On the wall behind him was a portrait of Peregrine Bertie, the Duke of Ancaster and Kesteven, whose 18th-century wig bore more than a passing resemblance to Mr Wilders’s hairstyle. The duke’s expression remained calm throughout, a remarkable feat, considering the events which unfolded in front of him.

According to the Daily Telegraph, about 200 protesters gathered outside parliament, but compared to the marches and protests we’re used to having in London, that’s a pretty insignificant number.

Kenan Malik, also in the Independent, had it right when he wrote:

I despise Geert Wilders. I loathe his populist anti-immigration rhetoric. I despair of his tirades against Muslims. I find his film obnoxious.

But I also think that he has every right to be as crude and as loathsome as he wants to be. He should be free to be as rude about me and my beliefs — indeed, about anybody’s beliefs — as I am about him and his. That is the essence of robust political debate in a plural society.

It is precisely when people hear what Wilders has to say that they can draw the conclusion that he is crude and loathsome. Or, in the case of his host, Lord Pearson of Rannoch, just plain silly. Here is Lord P’s sage contribution to the debate: “To get these subjects discussed you have to sometimes be a little bit naughty, you have to sometimes say things like ‘ban the burqa’.”

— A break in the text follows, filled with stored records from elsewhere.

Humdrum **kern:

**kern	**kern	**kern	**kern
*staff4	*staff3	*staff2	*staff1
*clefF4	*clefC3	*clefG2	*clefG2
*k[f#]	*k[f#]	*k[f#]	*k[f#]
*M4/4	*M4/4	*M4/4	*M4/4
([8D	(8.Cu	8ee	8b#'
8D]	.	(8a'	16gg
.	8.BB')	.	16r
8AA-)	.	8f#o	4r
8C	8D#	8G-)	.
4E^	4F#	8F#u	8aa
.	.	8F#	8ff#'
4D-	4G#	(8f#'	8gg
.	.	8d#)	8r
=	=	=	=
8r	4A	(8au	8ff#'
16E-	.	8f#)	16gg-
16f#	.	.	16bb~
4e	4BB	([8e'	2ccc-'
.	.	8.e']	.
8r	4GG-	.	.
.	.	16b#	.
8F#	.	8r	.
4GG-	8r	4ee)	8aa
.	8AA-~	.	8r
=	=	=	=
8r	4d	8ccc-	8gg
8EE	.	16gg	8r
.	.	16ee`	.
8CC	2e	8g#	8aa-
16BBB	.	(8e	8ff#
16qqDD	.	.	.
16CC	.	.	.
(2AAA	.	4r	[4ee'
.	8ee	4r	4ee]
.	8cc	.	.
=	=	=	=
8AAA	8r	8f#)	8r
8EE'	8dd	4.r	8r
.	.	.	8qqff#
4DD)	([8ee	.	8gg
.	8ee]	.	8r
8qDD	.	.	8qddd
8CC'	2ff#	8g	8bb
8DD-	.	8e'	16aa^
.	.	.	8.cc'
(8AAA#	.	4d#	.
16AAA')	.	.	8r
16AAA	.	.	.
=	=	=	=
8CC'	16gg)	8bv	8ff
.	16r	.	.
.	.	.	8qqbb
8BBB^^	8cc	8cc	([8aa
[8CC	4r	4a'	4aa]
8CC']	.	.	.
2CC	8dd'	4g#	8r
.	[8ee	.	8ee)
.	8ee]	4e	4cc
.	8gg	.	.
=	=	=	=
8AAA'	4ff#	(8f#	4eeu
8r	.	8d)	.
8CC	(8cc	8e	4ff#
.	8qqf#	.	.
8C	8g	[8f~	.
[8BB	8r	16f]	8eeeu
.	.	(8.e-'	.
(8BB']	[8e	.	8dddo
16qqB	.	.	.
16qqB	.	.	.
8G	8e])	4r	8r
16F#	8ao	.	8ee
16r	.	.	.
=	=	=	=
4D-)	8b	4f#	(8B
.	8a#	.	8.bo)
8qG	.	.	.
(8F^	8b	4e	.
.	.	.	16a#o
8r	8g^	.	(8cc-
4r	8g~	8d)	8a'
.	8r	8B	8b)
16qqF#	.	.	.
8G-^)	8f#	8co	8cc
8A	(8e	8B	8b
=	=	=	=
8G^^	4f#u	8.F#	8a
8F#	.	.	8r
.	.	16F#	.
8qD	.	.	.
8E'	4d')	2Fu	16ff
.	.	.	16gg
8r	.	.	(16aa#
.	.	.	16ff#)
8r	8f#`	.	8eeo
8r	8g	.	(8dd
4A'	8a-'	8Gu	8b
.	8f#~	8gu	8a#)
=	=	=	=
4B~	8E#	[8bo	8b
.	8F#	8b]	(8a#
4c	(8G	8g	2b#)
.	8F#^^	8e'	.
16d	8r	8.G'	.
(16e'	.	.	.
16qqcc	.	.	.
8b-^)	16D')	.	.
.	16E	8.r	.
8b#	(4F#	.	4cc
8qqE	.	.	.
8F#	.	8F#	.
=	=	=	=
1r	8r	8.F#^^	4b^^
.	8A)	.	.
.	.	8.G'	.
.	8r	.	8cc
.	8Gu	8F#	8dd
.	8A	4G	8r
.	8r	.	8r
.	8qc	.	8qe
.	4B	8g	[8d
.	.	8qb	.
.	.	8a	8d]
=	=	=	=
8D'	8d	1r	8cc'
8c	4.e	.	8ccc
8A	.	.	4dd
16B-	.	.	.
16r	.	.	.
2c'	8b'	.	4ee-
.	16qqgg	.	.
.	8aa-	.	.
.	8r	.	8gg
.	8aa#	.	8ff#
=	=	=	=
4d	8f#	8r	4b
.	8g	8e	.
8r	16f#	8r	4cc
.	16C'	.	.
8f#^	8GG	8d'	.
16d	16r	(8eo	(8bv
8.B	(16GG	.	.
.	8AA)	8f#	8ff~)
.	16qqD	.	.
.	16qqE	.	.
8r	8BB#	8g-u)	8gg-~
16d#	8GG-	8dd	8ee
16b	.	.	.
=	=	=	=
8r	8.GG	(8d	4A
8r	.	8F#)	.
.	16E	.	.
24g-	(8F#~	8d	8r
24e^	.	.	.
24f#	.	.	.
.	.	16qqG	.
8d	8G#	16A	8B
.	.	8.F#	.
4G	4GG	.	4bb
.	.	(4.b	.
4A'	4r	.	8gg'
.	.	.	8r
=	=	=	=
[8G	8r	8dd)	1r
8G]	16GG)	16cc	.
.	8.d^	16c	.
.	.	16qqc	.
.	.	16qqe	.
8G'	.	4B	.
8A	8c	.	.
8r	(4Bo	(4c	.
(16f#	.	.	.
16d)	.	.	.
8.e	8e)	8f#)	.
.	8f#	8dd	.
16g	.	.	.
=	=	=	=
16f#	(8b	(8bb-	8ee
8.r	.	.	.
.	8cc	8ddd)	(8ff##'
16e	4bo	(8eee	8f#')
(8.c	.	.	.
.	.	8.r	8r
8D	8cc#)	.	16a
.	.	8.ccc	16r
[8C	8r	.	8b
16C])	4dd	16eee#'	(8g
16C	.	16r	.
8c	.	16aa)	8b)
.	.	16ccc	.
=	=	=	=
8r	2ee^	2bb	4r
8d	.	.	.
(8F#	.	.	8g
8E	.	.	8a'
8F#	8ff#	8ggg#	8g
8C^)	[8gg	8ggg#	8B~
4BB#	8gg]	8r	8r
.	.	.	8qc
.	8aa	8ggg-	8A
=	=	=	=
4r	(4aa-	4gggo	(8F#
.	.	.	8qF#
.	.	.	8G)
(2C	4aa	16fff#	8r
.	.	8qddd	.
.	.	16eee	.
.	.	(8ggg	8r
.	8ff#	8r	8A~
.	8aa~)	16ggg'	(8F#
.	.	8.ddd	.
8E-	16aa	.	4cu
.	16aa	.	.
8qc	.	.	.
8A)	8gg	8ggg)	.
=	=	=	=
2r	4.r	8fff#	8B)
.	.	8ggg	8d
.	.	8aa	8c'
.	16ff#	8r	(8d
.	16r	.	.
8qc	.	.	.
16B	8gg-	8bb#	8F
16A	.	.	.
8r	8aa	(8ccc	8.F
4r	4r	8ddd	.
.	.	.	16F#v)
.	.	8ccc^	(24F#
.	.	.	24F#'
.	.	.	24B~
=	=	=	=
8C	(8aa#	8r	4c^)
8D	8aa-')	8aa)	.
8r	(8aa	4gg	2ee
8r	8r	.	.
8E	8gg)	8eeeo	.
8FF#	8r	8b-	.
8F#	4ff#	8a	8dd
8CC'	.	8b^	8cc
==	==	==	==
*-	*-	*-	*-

The other day I came across the following quotation from Thomas Jefferson in Ian Buruma’s new book, Taming the Gods: Religion and Democracy on Three Continents, which struck me as apt:

They have made the happy discovery that the way to silence religious disputes is to take no notice of them.

It is easy and understandable to be outraged by a man such as Wilders, and were he to stand a chance of high office here, as he may in Holland, we would be right to be very worried about him, too. I’m rather glad, however, that this time so few people have taken any notice of his visit.

Sometimes the silence of the majority can speak far more eloquently than the righteous anger of the crowd.